また、ボーカロイドの映像制作等、オリックスの選手紹介映像も制作しておられます。
自己紹介と起業の経緯
松崎さんは、森永ヒ素ミルク中毒認定患者として不安と恐怖で押しつぶされそうになりながら、中学生時代は琵琶湖で歌うことで乗り越えてこられました。高校時代は、コンピュータープログラミングに没頭され、高校卒業後、信用金庫のプログラミング部門に就職されます。信用金庫では、プログラミングの中の効率の悪さを見つけ、上司に進言されましたが認められず、9ヵ月で退職されます。その後、別のプログラミングの会社に転職。プログラマーとして黙々と働き、充実した毎日でしたが、会社で倒れ、1か月入院されました。その後復職がかなわず、ひきこもり状態に。会社に就職することが怖くなり、起業を考えられます。コンピューター関連で起業するには資金がないため、別の方法を考えたところ「お店」を出すことにされました。そのお店は、メンバーカードがないと開かないドアを付けた会員制のバーでした。「素人の女性が経営している健全なお店」という評判になり、お客様がたくさん来られるようになります。

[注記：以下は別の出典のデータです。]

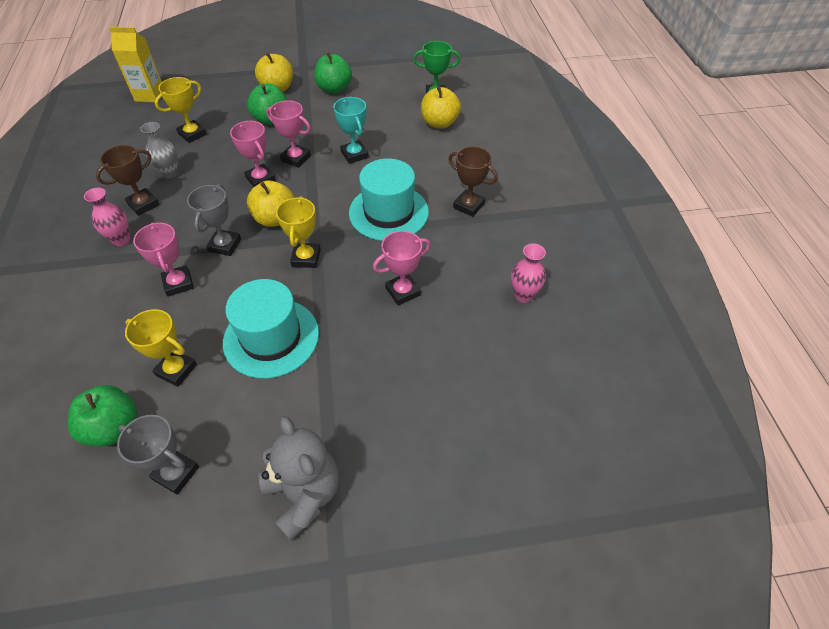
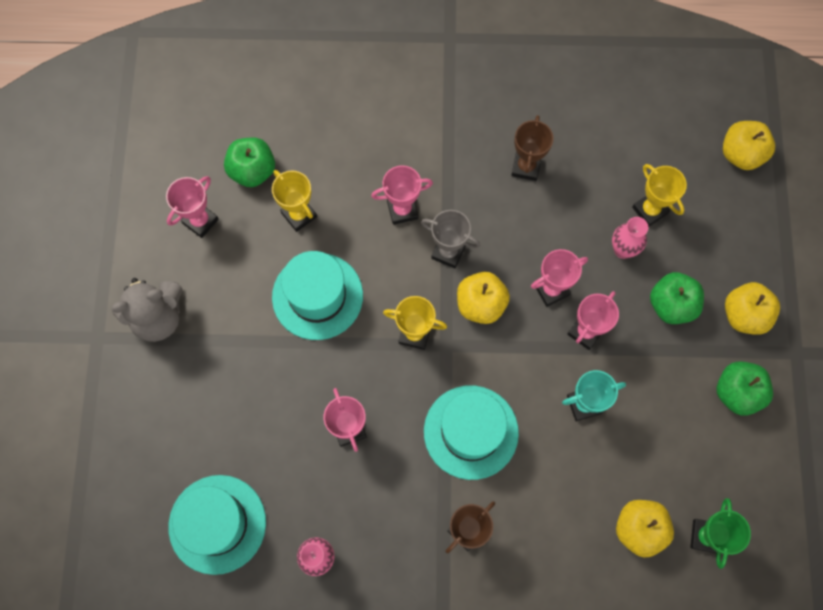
camera: 100 degrees right, 20 degrees up
pink vase [84,188,130,246] -> pink vase moved to [612,217,648,259]
brown trophy [96,145,159,216] -> brown trophy turned 45 degrees clockwise [511,115,554,181]
yellow carton [109,27,162,102] -> yellow apple [723,121,775,170]
grey trophy [117,415,199,495] -> pink trophy [166,176,219,238]
yellow trophy [125,309,197,387] -> yellow trophy turned 75 degrees counterclockwise [272,170,317,232]
grey vase [140,122,178,179] -> none
none -> turquoise hat [168,475,266,575]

その後お店をいろいろやり替えながら、本物のジャズにこだわった店を出されます。
京都で演奏した有名ジャズマンがその後飲みに来るということになり、そんな人に会いたい人がさらにお店に来るようになられました。
そんな時に再度倒れ、8か月間入院されます。この時に、発作を抑える方法としても、音楽の重要性を再度認識され、「音楽のためなら何でもできる」という境地になられます。

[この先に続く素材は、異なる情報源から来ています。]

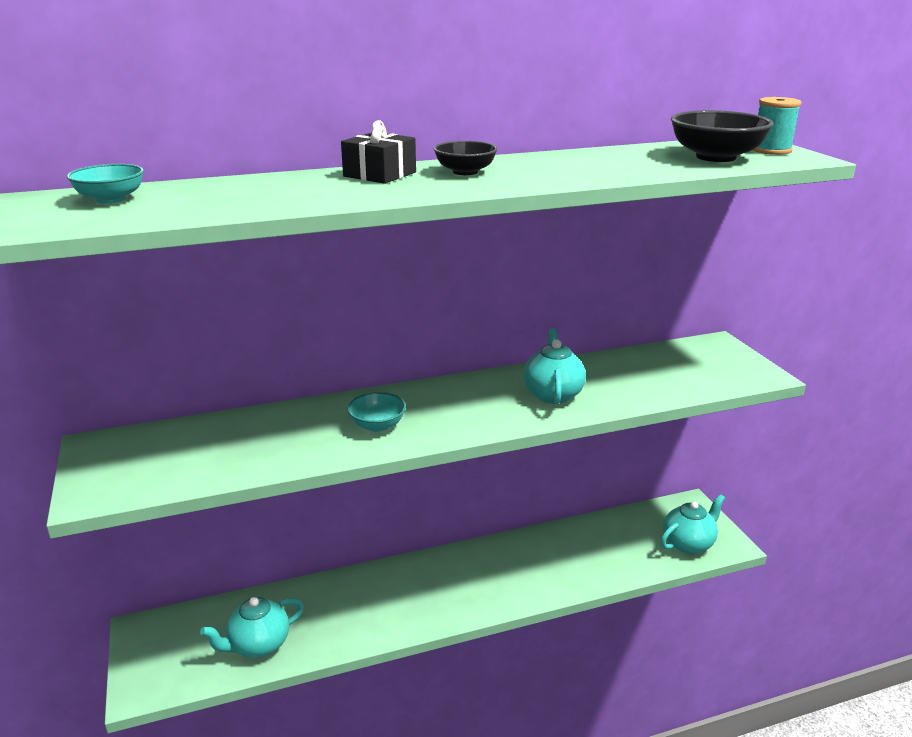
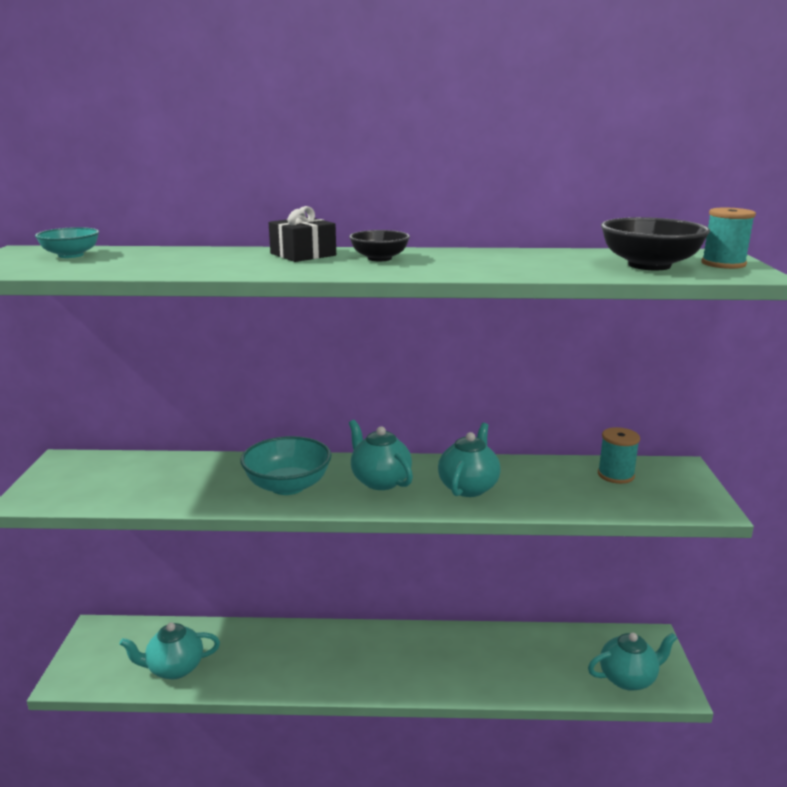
camera: 20 degrees right, 5 degrees down
turquoise bowl [347,392,406,432] -> turquoise bowl [240,436,331,495], size x1.63
none -> turquoise teapot [349,420,413,490]
none -> turquoise spool [598,427,640,484]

退院後、お店をやりながら、音楽活動のサポートをすることに力を入れられます。
そんな時に同友会に誘われ、入会されます。
同友会の方から、「二足の草鞋を履いていてもダメ」と言われ、音楽活動のサポートに専念するために50歳で会社を作られます。
それが株式会社EGSで、頑張っているミュージシャンやアーティストを応援するというのが使命の会社です。
例えば、出演者をかっこよく紹介してあげたいから、「チラシ」「ポスター」の製作をはじめたり、映像でもかっこよく紹介してあげたいというところから映像制作に取り組んだりと、出演者へのサポートが基本にあります。

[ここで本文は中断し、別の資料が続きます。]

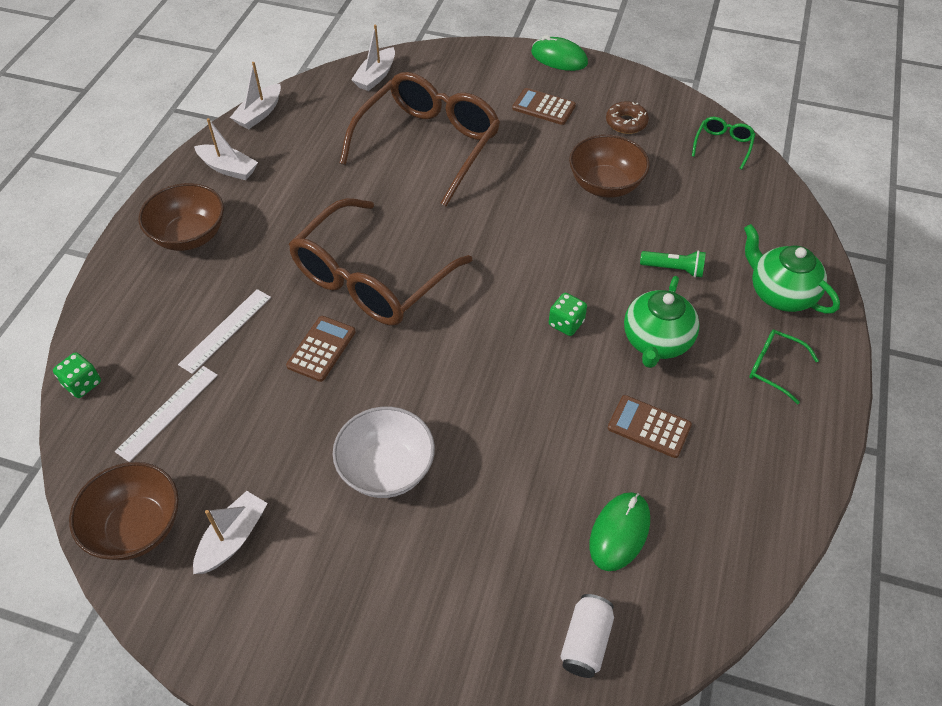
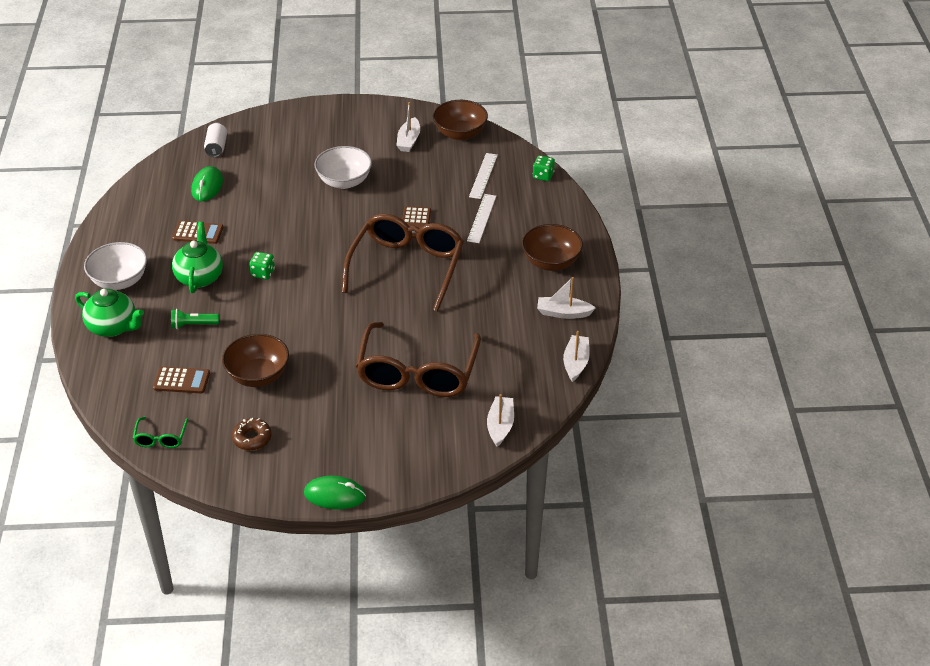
camera: 160 degrees right, 10 degrees down
brown calculator [512,88,576,125] -> brown calculator moved to [153,366,210,394]
green glasses [749,329,819,404] -> white bowl [84,242,147,290]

社員の才能と努力を認めて、期待し、応援し続けるスタイルで続けてこられています。
社員もアーティストさんと同じように、普通の人は理解できないところがあり、自分のやりたいことを追求されています。出来上がったものは、いいのか悪いのか普通の人ではわからないそうです。でも追求し続けるところから、素晴らしいものが生まれるそうです。
社員との間には8つの約束(真摯さ・素直・約束厳守・正直・嘘をつかない・スピード等)
があり、それ以外は自由主義で管理しない組織です。
行動規範のみ存在し、日々の行動や判断は、自分たちで考えて行動されます。
社員=クリエーターで、仕事は創作活動です。
管理しない組織で、「時間で拘束しない」、「会議をしない」、「命令をしない」で、社員は自由ですが、当然責任も発生し、納期は必ず守られます。
松崎さんは、社員が会社の中で才能を磨かれ、会社を踏み台にして羽ばたいていってもらえればいいと思っておられましたが、今回の報告に際して、社員に皆さんの考えを聞かれたところ、会社を継続していくことを望んでいることがわかり感激されていました。
松崎さんの夢をわかるように書き出して、社員と夢を共有することにより、目指したいことがはっきりされたようです。
松崎さんと社員に皆さんが一緒になり、クリエーターさんやアーティストさんがのびのびと創作活動や音楽活動に取り組める環境を提供し続けておられる株式会社EGSを、さらに伸ばしていってほしいと思います。
グループ討論は、「あなたの事業をはじめた理由はなんですか。」というテーマで、活発な意見交換が行われていました。
座長は社会保険労務士坂本事務所の坂本さんで、労務士の観点から労働環境に対して疑いの目で話を聞きだしたが、クリエイト集団の労働管理の形として成り立っていることに感激されたことをお話しされていました。